Maria Grazia Chiuri embraces the art of divination, transforming it to embellish her creations: embroidered stars stand out against gold-colored tulle, tarot symbols are hand-painted on the white panels of long dresses. This white can be found inside a black coat, and adds a further element to the feminine tuxedo. Reborn in a series of fresh interpretations, this typically masculine evening outfit becomes the defining piece of a contemporary take on femininity. The Bar jacket is deconstructed and reinvented, even as a cape. Pleated, roomy culottes have satin on the side, and the Domino coat an imposing black velvet hood.

This voyage is guided by a desire for beauty, where losing oneself is a necessary step to challenging oneself and evolving. And so, for the finale, Maria Grazia Chiuri imagined a splendid ball straight out of a fairy tale.
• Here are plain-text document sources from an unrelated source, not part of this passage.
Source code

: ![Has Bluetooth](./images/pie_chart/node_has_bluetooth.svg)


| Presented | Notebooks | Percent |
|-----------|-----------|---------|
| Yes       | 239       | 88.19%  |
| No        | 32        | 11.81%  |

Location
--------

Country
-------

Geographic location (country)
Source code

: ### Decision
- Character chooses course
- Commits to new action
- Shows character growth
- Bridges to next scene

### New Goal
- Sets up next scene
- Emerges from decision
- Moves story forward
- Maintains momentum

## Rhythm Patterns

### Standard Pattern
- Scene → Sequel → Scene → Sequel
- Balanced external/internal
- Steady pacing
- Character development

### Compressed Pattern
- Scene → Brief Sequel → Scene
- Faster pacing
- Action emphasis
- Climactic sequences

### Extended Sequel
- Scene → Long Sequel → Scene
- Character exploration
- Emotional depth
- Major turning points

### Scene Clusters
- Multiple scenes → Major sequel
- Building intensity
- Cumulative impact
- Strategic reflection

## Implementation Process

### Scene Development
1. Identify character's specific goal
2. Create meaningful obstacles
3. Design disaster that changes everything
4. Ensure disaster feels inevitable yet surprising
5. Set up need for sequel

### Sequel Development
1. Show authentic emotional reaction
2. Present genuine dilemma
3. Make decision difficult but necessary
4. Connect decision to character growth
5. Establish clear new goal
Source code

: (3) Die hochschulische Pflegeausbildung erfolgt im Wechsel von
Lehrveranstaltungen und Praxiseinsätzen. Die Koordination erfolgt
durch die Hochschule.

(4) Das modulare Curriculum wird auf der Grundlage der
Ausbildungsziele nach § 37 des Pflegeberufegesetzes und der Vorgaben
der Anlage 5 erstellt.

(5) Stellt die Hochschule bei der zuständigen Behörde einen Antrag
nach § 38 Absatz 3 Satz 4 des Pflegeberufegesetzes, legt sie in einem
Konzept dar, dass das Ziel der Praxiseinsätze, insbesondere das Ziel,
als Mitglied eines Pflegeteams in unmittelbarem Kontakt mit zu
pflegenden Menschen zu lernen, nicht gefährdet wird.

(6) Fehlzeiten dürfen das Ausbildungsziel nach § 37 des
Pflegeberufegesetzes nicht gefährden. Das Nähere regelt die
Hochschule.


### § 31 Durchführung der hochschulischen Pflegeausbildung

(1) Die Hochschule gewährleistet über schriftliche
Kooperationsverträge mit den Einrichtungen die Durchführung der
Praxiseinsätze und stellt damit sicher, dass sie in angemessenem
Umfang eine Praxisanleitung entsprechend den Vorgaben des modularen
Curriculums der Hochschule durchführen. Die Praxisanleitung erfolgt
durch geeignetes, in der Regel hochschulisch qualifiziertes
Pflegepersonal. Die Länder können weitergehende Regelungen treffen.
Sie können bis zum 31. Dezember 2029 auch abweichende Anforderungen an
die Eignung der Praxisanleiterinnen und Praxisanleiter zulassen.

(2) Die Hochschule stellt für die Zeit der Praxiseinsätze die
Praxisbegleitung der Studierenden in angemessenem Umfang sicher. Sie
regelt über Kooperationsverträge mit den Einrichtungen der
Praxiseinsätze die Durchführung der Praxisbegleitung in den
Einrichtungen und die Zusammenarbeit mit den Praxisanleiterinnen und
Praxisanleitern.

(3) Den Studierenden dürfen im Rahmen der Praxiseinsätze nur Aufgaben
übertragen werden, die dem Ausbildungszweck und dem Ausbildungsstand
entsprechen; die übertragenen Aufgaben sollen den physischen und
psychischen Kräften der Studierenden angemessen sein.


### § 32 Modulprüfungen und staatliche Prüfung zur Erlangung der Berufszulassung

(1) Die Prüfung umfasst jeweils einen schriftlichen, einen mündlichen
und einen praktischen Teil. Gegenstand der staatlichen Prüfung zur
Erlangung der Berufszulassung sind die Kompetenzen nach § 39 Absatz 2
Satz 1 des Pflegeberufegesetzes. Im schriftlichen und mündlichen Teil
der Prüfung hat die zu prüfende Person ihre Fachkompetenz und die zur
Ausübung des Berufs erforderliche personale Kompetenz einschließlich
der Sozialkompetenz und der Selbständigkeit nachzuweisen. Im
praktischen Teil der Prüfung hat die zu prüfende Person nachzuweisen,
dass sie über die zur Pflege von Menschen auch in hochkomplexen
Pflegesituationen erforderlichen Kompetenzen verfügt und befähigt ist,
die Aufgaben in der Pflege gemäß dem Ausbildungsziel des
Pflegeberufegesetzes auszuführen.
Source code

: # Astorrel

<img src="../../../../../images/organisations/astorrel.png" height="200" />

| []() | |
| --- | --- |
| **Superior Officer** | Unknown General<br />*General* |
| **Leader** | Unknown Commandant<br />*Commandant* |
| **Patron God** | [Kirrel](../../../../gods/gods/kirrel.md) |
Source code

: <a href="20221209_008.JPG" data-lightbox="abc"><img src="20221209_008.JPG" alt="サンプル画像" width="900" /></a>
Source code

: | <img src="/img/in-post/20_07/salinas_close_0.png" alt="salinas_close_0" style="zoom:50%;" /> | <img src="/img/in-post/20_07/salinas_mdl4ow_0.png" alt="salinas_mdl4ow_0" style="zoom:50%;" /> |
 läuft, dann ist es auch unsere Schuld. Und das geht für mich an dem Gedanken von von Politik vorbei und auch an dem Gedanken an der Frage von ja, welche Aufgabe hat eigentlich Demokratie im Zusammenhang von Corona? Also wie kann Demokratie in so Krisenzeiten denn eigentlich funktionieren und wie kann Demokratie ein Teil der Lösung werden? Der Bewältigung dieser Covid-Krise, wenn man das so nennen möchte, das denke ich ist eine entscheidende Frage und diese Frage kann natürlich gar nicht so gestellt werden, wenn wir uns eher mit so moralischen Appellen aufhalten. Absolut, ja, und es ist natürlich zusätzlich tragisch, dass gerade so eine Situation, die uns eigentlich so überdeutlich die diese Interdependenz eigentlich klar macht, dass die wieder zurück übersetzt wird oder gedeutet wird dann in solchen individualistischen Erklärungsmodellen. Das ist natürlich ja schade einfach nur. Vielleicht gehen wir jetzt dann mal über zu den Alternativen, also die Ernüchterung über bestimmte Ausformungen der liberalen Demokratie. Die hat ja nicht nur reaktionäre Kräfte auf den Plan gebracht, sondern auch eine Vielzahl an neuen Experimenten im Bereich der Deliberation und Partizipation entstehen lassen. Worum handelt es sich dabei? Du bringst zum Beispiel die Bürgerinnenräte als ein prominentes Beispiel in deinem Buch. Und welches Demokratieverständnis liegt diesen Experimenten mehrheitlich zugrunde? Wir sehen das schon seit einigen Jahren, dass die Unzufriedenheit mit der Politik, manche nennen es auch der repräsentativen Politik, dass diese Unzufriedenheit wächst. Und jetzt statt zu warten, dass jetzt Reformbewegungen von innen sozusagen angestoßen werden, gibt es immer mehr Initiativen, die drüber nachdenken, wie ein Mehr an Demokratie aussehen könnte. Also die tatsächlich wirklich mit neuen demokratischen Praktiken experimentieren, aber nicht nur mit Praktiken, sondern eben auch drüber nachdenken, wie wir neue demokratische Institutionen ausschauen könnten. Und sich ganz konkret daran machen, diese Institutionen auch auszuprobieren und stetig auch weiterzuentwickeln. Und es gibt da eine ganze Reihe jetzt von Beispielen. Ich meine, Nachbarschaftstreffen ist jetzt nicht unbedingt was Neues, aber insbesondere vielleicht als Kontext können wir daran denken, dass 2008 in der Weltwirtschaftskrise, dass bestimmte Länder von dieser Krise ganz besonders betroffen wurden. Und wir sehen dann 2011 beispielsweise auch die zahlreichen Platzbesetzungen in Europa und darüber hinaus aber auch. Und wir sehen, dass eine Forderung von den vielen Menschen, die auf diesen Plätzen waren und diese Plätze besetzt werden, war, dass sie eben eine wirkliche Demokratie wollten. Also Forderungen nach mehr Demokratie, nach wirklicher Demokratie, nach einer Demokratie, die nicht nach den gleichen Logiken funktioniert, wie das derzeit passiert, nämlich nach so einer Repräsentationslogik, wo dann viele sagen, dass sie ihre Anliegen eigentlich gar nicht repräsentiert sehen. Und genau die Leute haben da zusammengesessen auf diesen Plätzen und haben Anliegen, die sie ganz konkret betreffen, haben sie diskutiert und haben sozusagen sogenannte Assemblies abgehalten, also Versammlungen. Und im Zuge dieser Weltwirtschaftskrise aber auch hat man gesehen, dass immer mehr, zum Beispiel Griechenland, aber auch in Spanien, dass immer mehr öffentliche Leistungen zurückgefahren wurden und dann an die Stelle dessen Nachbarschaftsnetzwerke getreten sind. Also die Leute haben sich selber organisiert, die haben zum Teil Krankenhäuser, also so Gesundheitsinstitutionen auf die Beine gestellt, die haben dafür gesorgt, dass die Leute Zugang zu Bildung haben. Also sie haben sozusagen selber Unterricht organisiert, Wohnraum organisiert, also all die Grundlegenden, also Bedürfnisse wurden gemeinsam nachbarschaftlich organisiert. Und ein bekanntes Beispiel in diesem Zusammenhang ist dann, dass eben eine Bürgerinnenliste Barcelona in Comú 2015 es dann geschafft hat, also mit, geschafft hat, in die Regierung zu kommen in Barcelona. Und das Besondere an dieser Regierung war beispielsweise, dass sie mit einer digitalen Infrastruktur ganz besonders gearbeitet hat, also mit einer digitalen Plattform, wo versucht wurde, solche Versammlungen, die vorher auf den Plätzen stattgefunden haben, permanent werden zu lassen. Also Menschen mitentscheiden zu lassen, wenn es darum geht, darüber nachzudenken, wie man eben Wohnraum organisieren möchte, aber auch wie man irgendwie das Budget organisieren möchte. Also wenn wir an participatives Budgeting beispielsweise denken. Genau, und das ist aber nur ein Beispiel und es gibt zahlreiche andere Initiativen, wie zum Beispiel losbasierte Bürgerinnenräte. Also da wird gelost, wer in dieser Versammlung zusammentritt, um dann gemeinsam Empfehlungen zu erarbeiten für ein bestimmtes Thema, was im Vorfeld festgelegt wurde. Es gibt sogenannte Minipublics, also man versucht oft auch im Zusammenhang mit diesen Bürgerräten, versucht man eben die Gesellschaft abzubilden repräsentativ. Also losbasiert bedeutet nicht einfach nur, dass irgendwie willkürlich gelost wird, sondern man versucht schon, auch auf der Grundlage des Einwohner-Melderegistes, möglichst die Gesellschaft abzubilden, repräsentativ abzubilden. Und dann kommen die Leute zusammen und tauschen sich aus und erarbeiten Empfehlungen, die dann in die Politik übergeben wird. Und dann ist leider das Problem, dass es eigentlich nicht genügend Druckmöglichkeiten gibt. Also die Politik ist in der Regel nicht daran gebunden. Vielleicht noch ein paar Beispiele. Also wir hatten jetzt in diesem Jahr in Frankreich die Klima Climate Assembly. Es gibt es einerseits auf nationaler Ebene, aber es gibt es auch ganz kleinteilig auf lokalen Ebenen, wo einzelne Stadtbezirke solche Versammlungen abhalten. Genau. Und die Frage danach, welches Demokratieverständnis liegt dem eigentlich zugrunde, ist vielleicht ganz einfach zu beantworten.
Liberating and unforgettable.  Specially for the Tokyo live show, Maria Grazia Chiuri has designed a number of additional and entirely new creations, in which the tangible spirit of Christian Dior is revisited in a contemporary take. Maria Grazia Chiuri has in effect drawn her inspiration from a design in which Monsieur Dior, in 1953, expressed his fondness for the Land of the Rising Sun and its traditions: the Jardin japonais dress, with its cherry blossom motif, a reference to the festival of hanami which celebrates the arrival of spring. Fluid dresses that hint at the curves beneath, jackets, a coat, and a long hooded cape are decorated with delicate embroidered flowers, paired with bird motifs, expressing the meeting of the haute couture savoir-faire of the ateliers at 30 Avenue Montaigne with the culture of Japan.